MONTREAL, Canada – Dorel Industries Inc. announced its fourth quarter and year-end earnings last week. The company’s bicycle business with brands like Cannondale, Schwinn, GT, Mongoose, IronHorse, and Sugoi continues to be a profitable division.
Dorel CEO and president Martin Schwartz notes; “Dorel’s bicycle business had another very strong year, significantly improving on 2010’s positive results. We are confident this is sustainable and that the Recreational/Leisure segment will continue to deliver growth.”
Dorel's overall revenue rose 4,1%
The Canadian-based company saw overall revenue rise 4.1% in the fourth quarter to US$ 561.6 million, compared to US$539.5 million a year ago. Net income rose 5.5% to US$27.4 million. Dorel’s total revenue for 2011 was US$2.4 billion, a 2.2% increase compared to the US$2.3 billion generated in 2010 while net income decreased 18.1% to US$104.6 million.

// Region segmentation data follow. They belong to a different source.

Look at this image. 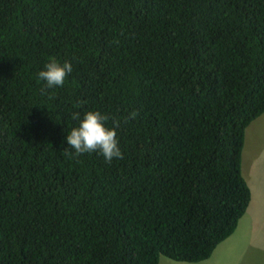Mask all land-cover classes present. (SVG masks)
<instances>
[{
	"label": "trees",
	"instance_id": "trees-1",
	"mask_svg": "<svg viewBox=\"0 0 264 264\" xmlns=\"http://www.w3.org/2000/svg\"><path fill=\"white\" fill-rule=\"evenodd\" d=\"M86 111L122 159L63 151ZM263 113L264 0H0V264H200L264 229L242 178Z\"/></svg>",
	"mask_w": 264,
	"mask_h": 264
},
{
	"label": "rangeland",
	"instance_id": "rangeland-1",
	"mask_svg": "<svg viewBox=\"0 0 264 264\" xmlns=\"http://www.w3.org/2000/svg\"><path fill=\"white\" fill-rule=\"evenodd\" d=\"M247 139H245V160L242 178L247 184L257 182L253 185L259 192L264 193V113L262 116L250 122L247 128ZM246 144V145H245ZM243 164H241V169ZM255 174L251 176L249 173ZM263 181V183H262ZM253 190V189H252ZM256 205L255 212L262 214L260 204ZM262 218V217H261ZM261 225L264 224V217L260 219ZM259 225L251 226L246 222L245 232H236L231 234L213 251L210 259L200 264H264V229L258 234ZM157 264H195L185 262H174L164 257H159Z\"/></svg>",
	"mask_w": 264,
	"mask_h": 264
},
{
	"label": "clouds",
	"instance_id": "clouds-1",
	"mask_svg": "<svg viewBox=\"0 0 264 264\" xmlns=\"http://www.w3.org/2000/svg\"><path fill=\"white\" fill-rule=\"evenodd\" d=\"M44 70L38 72L39 80L45 83L46 89H53L63 87L65 79L72 72V65L70 62H64L60 64L54 58H50L49 62L44 65ZM81 102H78V106ZM41 106V111H37V107ZM35 111L37 113L45 114V106L38 101L36 105L27 108V113ZM136 113H131L129 119H135ZM262 116V115H261ZM73 120H78V126L74 127L70 134L65 137L67 148L63 151L66 153H72L76 156L83 155L85 153H98L103 157L106 163H111L114 159H122L123 155L119 148L117 140L116 128L119 127V120L113 119V126L111 128L106 127V122L109 117L101 114L99 111H86L81 118L79 112L72 114ZM252 173V171H251ZM255 176V174H252ZM257 178V177H256ZM251 212V210H249ZM251 217V214H249ZM244 218L242 215L238 221L240 222ZM263 230L258 228L257 234ZM236 232H245L244 230L234 229L233 234ZM140 233V232H139ZM132 236H136L131 232ZM264 250V247L262 248Z\"/></svg>",
	"mask_w": 264,
	"mask_h": 264
},
{
	"label": "flooded vegetation",
	"instance_id": "flooded-vegetation-1",
	"mask_svg": "<svg viewBox=\"0 0 264 264\" xmlns=\"http://www.w3.org/2000/svg\"><path fill=\"white\" fill-rule=\"evenodd\" d=\"M251 212L249 211L248 214H250Z\"/></svg>",
	"mask_w": 264,
	"mask_h": 264
}]
</instances>
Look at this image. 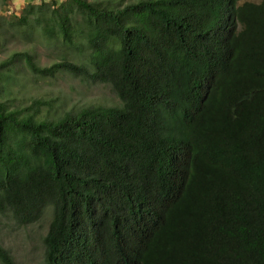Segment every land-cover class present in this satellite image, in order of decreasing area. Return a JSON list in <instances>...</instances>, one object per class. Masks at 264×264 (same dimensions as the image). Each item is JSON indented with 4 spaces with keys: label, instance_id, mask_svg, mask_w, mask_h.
Masks as SVG:
<instances>
[{
    "label": "trees",
    "instance_id": "1",
    "mask_svg": "<svg viewBox=\"0 0 264 264\" xmlns=\"http://www.w3.org/2000/svg\"><path fill=\"white\" fill-rule=\"evenodd\" d=\"M12 1L0 215L47 220L43 264H264V0ZM35 35L60 58L4 49ZM57 72L117 103L50 116L20 97Z\"/></svg>",
    "mask_w": 264,
    "mask_h": 264
},
{
    "label": "rangeland",
    "instance_id": "2",
    "mask_svg": "<svg viewBox=\"0 0 264 264\" xmlns=\"http://www.w3.org/2000/svg\"><path fill=\"white\" fill-rule=\"evenodd\" d=\"M243 1L259 2L260 0H239L238 3ZM23 4L22 0L12 1L8 10H15L18 13ZM20 48H29L40 64H50L58 60L62 54L60 48L50 47L44 40L38 41L36 35L29 40L12 38L4 45V49L9 51ZM23 92L28 96L20 97L26 103L33 98L49 101L50 116L69 108L117 103L109 85L88 82L64 72H57L52 77L30 79L20 89V94ZM46 106L48 107L47 104ZM46 106L43 107V111ZM46 221L17 226L9 218L0 215V245L10 254L14 264H43L42 237L47 228Z\"/></svg>",
    "mask_w": 264,
    "mask_h": 264
}]
</instances>
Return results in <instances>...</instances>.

For the Recreational/Leisure segment which includes the company’s bicycle business Dorel reported fourth quarter revenue of US$202,410,000 – down 1.7% compared to 2010 (US$205,892,000). Gross profit for the quarter was US$46,410,000 or 22.9% of revenue, while operating profit for the quarter was US$11,604,000 (5.7%).
11,7% increase over 2010
In 2011, Dorel’s total revenue for the Recreational/Leisure segment was US$861,754,000, 11.2% higher than 2010. Gross profits for the year totaled US$205,052,000 (23.8% of revenue), an 11.7% increase over 2010. Operating profits were US$60,657,000, a 17% gain over last year.
The relatively flat fourth quarter is being partly attributed to a shift in orders from the fourth quarter to the third quarter of 2011. However, despite a revenue decline, operating profits for the quarter increased by US$1.0 million, thanks in part to savings realized by not repeating a fourth quarter promotional campaign that ran in 2010.
25% sales improvement in IBD distribution channels
The 11.2% increase in revenues for the year came mainly from a 25% sales improvement in IBD distribution channels; growth the company credits to new products being well received in the marketplace. Cycling Sports Group’s sales were up in all markets, with most of the growth coming from outside North America. Pacific Cycle, which sells bikes to retailers such as big box and department stores, saw little change in sales from 2010.
While sales and marketing expenses increased in 2011, both selling and general and administrative expenses declined in 2011 by a combined 30 basis points. Dorel’s troubled Sugoi apparel division however, continued to negatively impact the balance sheet, writing down excess inventory from previous years, and spending US$1.8 million as part of a strategic decision to outsource its "custom manufacturing" business to a third party.
Dorel management not happy with financial performance
While positive results, Dorel management isn’t completely happy with this year’s financial performance. “By most measures 2011 was not an acceptable year for Dorel”, said Schwartz. “While others may have cut back to help short-term earnings at the expense of long term gain, we did not. We were able to focus on long-term objectives and expanded our global reach, improved our products and supported our brands. We were also able to generate good cash flow, allowing us to make these investments. This long term vision will help us in 2012 and we anticipate improved earnings from our operations.”